PROBLEM DETAILS – Please reproduce the listing in full, exactly as given.

=-=-=

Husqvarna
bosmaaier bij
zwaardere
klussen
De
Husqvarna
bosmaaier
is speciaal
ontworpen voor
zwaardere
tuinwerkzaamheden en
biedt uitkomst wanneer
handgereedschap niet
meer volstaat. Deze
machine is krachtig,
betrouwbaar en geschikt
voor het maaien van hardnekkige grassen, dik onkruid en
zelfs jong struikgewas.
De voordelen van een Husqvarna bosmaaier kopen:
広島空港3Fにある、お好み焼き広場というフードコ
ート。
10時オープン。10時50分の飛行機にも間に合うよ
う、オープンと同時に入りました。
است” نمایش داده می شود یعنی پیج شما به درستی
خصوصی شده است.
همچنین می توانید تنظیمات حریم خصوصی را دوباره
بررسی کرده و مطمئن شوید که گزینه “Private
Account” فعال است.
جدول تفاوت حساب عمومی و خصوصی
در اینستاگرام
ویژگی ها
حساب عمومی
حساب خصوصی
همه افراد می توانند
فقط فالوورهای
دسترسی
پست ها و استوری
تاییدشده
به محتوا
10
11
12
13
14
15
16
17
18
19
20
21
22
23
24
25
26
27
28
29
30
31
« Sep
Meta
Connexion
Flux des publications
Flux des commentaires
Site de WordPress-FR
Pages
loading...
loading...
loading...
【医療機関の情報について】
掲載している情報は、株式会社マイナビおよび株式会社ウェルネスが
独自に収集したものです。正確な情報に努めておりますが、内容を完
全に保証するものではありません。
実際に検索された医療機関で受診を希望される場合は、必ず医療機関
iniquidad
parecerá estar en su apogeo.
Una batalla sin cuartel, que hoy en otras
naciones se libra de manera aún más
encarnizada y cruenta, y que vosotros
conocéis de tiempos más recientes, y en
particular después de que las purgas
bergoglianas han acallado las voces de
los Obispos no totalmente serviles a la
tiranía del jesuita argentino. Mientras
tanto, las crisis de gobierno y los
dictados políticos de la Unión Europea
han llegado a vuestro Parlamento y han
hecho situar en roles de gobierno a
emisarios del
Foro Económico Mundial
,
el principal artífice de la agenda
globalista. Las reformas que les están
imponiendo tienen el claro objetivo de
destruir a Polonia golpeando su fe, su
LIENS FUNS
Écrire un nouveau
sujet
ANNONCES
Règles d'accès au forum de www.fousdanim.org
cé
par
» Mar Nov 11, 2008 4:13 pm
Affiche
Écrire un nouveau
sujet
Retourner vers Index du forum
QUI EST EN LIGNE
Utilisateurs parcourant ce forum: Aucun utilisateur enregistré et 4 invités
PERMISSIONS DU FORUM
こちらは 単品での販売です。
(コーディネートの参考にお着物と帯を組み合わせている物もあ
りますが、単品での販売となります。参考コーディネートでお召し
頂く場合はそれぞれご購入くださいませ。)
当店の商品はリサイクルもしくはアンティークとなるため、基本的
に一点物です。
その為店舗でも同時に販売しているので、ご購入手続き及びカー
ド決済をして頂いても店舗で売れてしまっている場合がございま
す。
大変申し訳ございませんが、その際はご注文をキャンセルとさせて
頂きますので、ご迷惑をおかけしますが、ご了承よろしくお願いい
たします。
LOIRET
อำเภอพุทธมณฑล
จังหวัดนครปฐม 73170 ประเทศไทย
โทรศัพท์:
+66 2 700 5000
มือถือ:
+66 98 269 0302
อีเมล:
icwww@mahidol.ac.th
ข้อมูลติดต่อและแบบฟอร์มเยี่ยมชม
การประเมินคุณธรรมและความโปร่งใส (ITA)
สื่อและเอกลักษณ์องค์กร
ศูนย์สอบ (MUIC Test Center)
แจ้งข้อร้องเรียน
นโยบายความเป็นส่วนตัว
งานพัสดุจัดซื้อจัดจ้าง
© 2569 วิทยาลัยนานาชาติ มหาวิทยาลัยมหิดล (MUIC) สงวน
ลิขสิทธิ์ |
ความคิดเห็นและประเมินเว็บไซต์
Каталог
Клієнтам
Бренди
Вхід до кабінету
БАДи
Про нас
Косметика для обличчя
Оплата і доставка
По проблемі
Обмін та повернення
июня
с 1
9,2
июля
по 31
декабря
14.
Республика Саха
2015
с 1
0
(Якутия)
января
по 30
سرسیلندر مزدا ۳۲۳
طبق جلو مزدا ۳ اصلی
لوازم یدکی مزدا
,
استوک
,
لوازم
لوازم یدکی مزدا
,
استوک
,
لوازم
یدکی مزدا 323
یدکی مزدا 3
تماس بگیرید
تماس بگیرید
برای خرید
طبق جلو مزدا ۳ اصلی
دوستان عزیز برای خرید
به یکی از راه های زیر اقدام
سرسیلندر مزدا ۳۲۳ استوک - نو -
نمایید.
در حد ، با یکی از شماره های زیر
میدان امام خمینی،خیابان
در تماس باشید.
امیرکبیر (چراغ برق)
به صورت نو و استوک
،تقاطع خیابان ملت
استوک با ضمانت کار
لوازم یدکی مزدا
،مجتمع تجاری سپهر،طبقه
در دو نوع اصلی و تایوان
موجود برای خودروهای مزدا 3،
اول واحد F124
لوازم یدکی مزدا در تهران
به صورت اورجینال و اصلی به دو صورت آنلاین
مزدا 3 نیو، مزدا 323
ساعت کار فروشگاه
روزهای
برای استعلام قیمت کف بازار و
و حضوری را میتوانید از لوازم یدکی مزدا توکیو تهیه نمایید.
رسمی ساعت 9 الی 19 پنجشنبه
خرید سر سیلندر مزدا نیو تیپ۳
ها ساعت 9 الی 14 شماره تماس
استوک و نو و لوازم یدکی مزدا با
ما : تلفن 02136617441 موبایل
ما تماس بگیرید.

=-=-=

TASK RESULT –
Husqvarna
bosmaaier bij
zwaardere
klussen
De
Husqvarna
bosmaaier
is speciaal
ontworpen voor
zwaardere
tuinwerkzaamheden en
biedt uitkomst wanneer
handgereedschap niet
meer volstaat. Deze
machine is krachtig,
betrouwbaar en geschikt
voor het maaien van hardnekkige grassen, dik onkruid en
zelfs jong struikgewas.
De voordelen van een Husqvarna bosmaaier kopen:
広島空港3Fにある、お好み焼き広場というフードコ
ート。
10時オープン。10時50分の飛行機にも間に合うよ
う、オープンと同時に入りました。
است” نمایش داده می شود یعنی پیج شما به درستی
خصوصی شده است.
همچنین می توانید تنظیمات حریم خصوصی را دوباره
بررسی کرده و مطمئن شوید که گزینه “Private
Account” فعال است.
جدول تفاوت حساب عمومی و خصوصی
در اینستاگرام
ویژگی ها
حساب عمومی
حساب خصوصی
همه افراد می توانند
فقط فالوورهای
دسترسی
پست ها و استوری
تاییدشده
به محتوا
10
11
12
13
14
15
16
17
18
19
20
21
22
23
24
25
26
27
28
29
30
31
« Sep
Meta
Connexion
Flux des publications
Flux des commentaires
Site de WordPress-FR
Pages
loading...
loading...
loading...
【医療機関の情報について】
掲載している情報は、株式会社マイナビおよび株式会社ウェルネスが
独自に収集したものです。正確な情報に努めておりますが、内容を完
全に保証するものではありません。
実際に検索された医療機関で受診を希望される場合は、必ず医療機関
iniquidad
parecerá estar en su apogeo.
Una batalla sin cuartel, que hoy en otras
naciones se libra de manera aún más
encarnizada y cruenta, y que vosotros
conocéis de tiempos más recientes, y en
particular después de que las purgas
bergoglianas han acallado las voces de
los Obispos no totalmente serviles a la
tiranía del jesuita argentino. Mientras
tanto, las crisis de gobierno y los
dictados políticos de la Unión Europea
han llegado a vuestro Parlamento y han
hecho situar en roles de gobierno a
emisarios del
Foro Económico Mundial
,
el principal artífice de la agenda
globalista. Las reformas que les están
imponiendo tienen el claro objetivo de
destruir a Polonia golpeando su fe, su
LIENS FUNS
Écrire un nouveau
sujet
ANNONCES
Règles d'accès au forum de www.fousdanim.org
cé
par
» Mar Nov 11, 2008 4:13 pm
Affiche
Écrire un nouveau
sujet
Retourner vers Index du forum
QUI EST EN LIGNE
Utilisateurs parcourant ce forum: Aucun utilisateur enregistré et 4 invités
PERMISSIONS DU FORUM
こちらは 単品での販売です。
(コーディネートの参考にお着物と帯を組み合わせている物もあ
りますが、単品での販売となります。参考コーディネートでお召し
頂く場合はそれぞれご購入くださいませ。)
当店の商品はリサイクルもしくはアンティークとなるため、基本的
に一点物です。
その為店舗でも同時に販売しているので、ご購入手続き及びカー
ド決済をして頂いても店舗で売れてしまっている場合がございま
す。
大変申し訳ございませんが、その際はご注文をキャンセルとさせて
頂きますので、ご迷惑をおかけしますが、ご了承よろしくお願いい
たします。
LOIRET
อำเภอพุทธมณฑล
จังหวัดนครปฐม 73170 ประเทศไทย
โทรศัพท์:
+66 2 700 5000
มือถือ:
+66 98 269 0302
อีเมล:
icwww@mahidol.ac.th
ข้อมูลติดต่อและแบบฟอร์มเยี่ยมชม
การประเมินคุณธรรมและความโปร่งใส (ITA)
สื่อและเอกลักษณ์องค์กร
ศูนย์สอบ (MUIC Test Center)
แจ้งข้อร้องเรียน
นโยบายความเป็นส่วนตัว
งานพัสดุจัดซื้อจัดจ้าง
© 2569 วิทยาลัยนานาชาติ มหาวิทยาลัยมหิดล (MUIC) สงวน
ลิขสิทธิ์ |
ความคิดเห็นและประเมินเว็บไซต์
Каталог
Клієнтам
Бренди
Вхід до кабінету
БАДи
Про нас
Косметика для обличчя
Оплата і доставка
По проблемі
Обмін та повернення
июня
с 1
9,2
июля
по 31
декабря
14.
Республика Саха
2015
с 1
0
(Якутия)
января
по 30
سرسیلندر مزدا ۳۲۳
طبق جلو مزدا ۳ اصلی
لوازم یدکی مزدا
,
استوک
,
لوازم
لوازم یدکی مزدا
,
استوک
,
لوازم
یدکی مزدا 323
یدکی مزدا 3
تماس بگیرید
تماس بگیرید
برای خرید
طبق جلو مزدا ۳ اصلی
دوستان عزیز برای خرید
به یکی از راه های زیر اقدام
سرسیلندر مزدا ۳۲۳ استوک - نو -
نمایید.
در حد ، با یکی از شماره های زیر
میدان امام خمینی،خیابان
در تماس باشید.
امیرکبیر (چراغ برق)
به صورت نو و استوک
،تقاطع خیابان ملت
استوک با ضمانت کار
لوازم یدکی مزدا
،مجتمع تجاری سپهر،طبقه
در دو نوع اصلی و تایوان
موجود برای خودروهای مزدا 3،
اول واحد F124
لوازم یدکی مزدا در تهران
به صورت اورجینال و اصلی به دو صورت آنلاین
مزدا 3 نیو، مزدا 323
ساعت کار فروشگاه
روزهای
برای استعلام قیمت کف بازار و
و حضوری را میتوانید از لوازم یدکی مزدا توکیو تهیه نمایید.
رسمی ساعت 9 الی 19 پنجشنبه
خرید سر سیلندر مزدا نیو تیپ۳
ها ساعت 9 الی 14 شماره تماس
استوک و نو و لوازم یدکی مزدا با
ما : تلفن 02136617441 موبایل
ما تماس بگیرید.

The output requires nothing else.